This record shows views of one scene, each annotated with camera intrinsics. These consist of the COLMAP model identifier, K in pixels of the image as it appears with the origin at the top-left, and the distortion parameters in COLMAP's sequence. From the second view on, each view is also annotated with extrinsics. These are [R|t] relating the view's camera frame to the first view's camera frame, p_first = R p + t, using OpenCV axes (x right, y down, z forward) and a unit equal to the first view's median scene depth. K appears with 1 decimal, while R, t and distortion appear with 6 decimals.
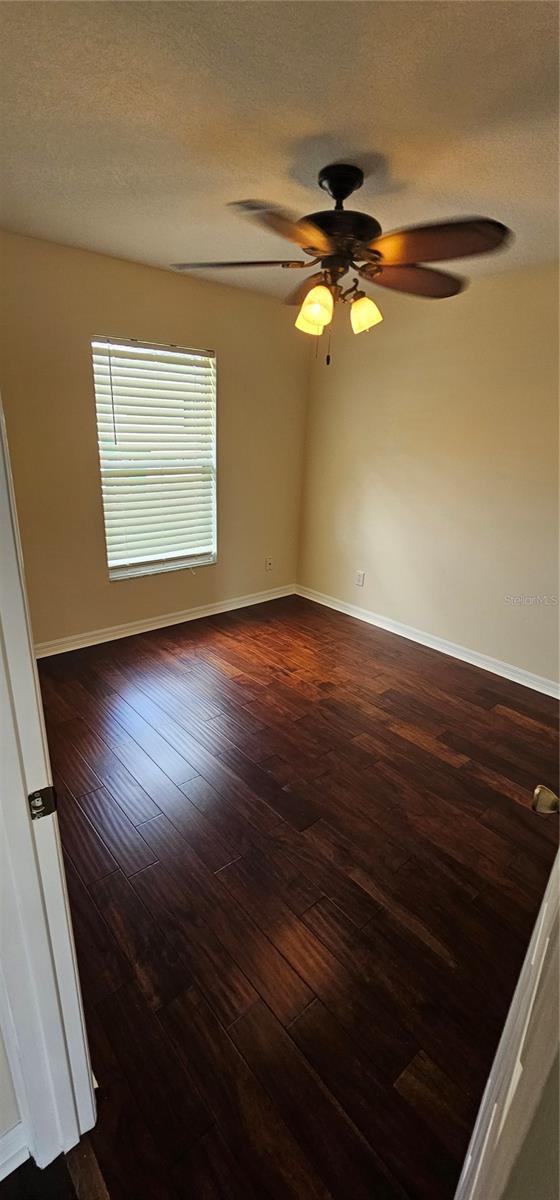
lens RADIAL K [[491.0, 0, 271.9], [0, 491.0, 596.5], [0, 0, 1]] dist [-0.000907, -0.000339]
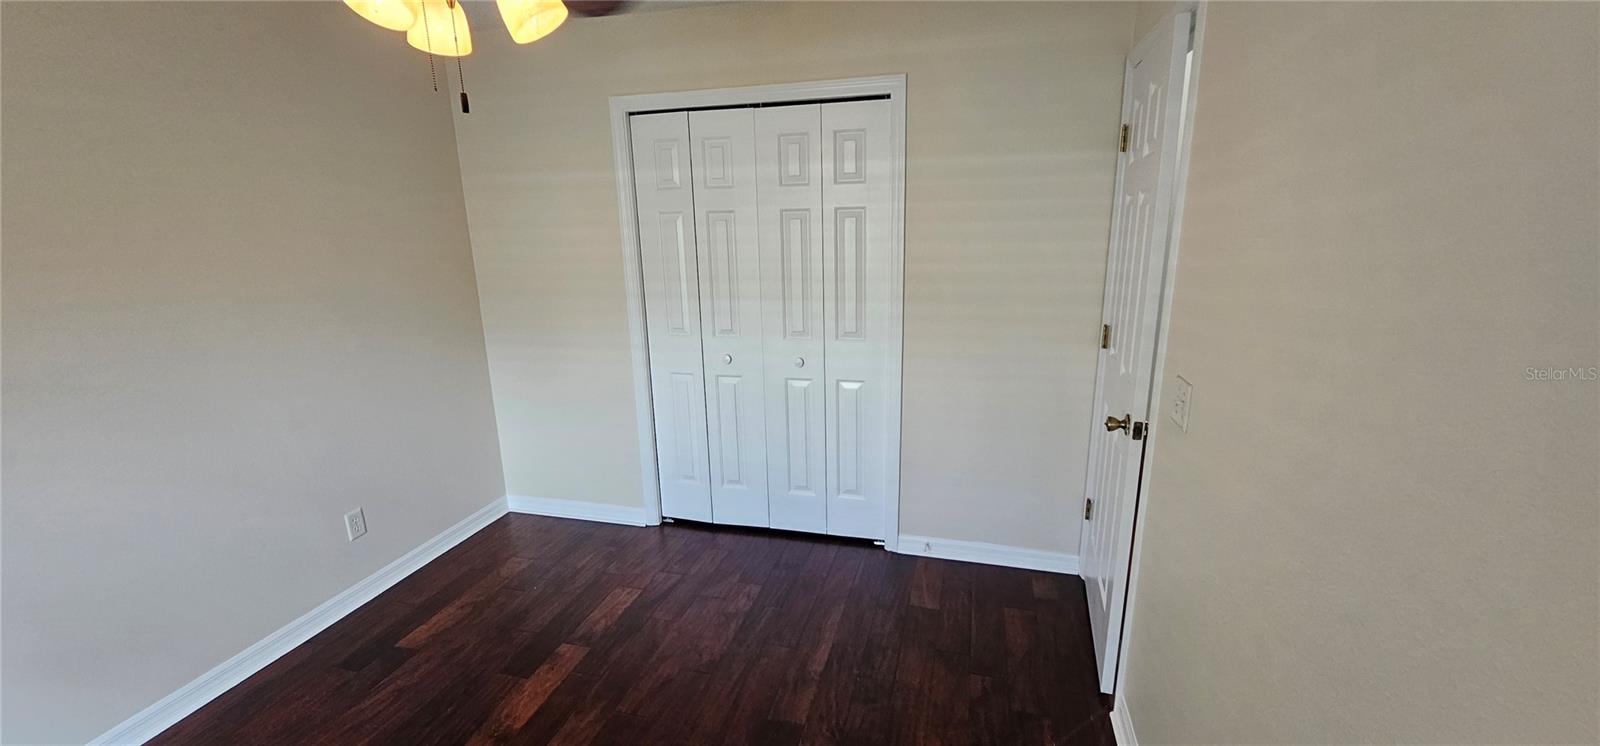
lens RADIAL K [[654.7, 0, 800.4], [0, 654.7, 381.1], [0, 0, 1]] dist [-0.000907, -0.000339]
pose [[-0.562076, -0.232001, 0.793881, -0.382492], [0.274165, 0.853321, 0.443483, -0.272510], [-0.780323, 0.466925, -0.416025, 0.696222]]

::::

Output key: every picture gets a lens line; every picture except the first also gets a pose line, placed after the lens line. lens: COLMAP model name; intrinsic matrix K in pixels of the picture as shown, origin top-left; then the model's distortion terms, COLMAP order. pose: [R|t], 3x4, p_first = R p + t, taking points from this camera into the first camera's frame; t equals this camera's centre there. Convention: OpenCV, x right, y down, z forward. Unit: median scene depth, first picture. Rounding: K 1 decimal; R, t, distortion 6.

::::

- **Work instructions**
Arrange the items as a two-column CSV with the header text,answer, starting with the line with "This record shows" and going on through the line with "0.466925, -0.416025, 0.696222]]". Give one row per item with its text and its answer, each in its own quoted field with line breaks turned into spaces, and leave the pictures out.

- **Exercise answer**
text,answer
"This record shows views of one scene, each annotated with camera intrinsics. These consist of the COLMAP model identifier, K in pixels of the image as it appears with the origin at the top-left, and the distortion parameters in COLMAP's sequence. From the second view on, each view is also annotated with extrinsics. These are [R|t] relating the view's camera frame to the first view's camera frame, p_first = R p + t, using OpenCV axes (x right, y down, z forward) and a unit equal to the first view's median scene depth. K appears with 1 decimal, while R, t and distortion appear with 6 decimals.","lens RADIAL K [[491.0, 0, 271.9], [0, 491.0, 596.5], [0, 0, 1]] dist [-0.000907, -0.000339] lens RADIAL K [[654.7, 0, 800.4], [0, 654.7, 381.1], [0, 0, 1]] dist [-0.000907, -0.000339] pose [[-0.562076, -0.232001, 0.793881, -0.382492], [0.274165, 0.853321, 0.443483, -0.272510], [-0.780323, 0.466925, -0.416025, 0.696222]]"